● SUPPLIED DATA
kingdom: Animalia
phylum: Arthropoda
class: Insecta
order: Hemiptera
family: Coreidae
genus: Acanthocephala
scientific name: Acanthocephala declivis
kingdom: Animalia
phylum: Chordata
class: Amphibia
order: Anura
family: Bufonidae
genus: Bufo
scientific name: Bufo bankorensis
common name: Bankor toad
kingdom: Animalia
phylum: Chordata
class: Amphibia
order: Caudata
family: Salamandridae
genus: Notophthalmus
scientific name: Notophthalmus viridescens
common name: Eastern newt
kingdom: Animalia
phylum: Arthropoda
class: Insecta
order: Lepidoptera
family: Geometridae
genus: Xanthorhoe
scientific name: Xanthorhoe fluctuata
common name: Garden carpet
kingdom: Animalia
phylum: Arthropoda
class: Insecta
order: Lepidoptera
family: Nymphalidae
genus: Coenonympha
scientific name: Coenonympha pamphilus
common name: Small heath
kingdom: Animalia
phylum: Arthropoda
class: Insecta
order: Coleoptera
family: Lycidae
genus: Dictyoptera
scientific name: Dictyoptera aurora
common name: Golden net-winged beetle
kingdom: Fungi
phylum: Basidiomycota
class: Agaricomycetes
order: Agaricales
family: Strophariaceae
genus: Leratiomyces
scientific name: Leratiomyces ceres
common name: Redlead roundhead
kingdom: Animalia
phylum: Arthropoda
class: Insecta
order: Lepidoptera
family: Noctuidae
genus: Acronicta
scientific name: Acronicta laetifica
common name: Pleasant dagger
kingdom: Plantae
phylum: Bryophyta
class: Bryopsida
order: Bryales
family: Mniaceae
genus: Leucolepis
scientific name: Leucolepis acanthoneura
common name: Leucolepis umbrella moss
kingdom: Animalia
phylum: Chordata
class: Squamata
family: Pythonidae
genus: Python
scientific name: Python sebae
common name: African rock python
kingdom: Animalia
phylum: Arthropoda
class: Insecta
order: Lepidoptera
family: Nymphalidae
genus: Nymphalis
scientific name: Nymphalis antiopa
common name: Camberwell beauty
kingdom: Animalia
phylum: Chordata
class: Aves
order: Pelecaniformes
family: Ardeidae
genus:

● EXERCISE DIRECTIONS
Copy out, word for word, the lines of the entries above, beginning with the line that contains "family: Pythonidae" and going on through the last line of the entries.

● ANSWER
family: Pythonidae
genus: Python
scientific name: Python sebae
common name: African rock python
kingdom: Animalia
phylum: Arthropoda
class: Insecta
order: Lepidoptera
family: Nymphalidae
genus: Nymphalis
scientific name: Nymphalis antiopa
common name: Camberwell beauty
kingdom: Animalia
phylum: Chordata
class: Aves
order: Pelecaniformes
family: Ardeidae
genus:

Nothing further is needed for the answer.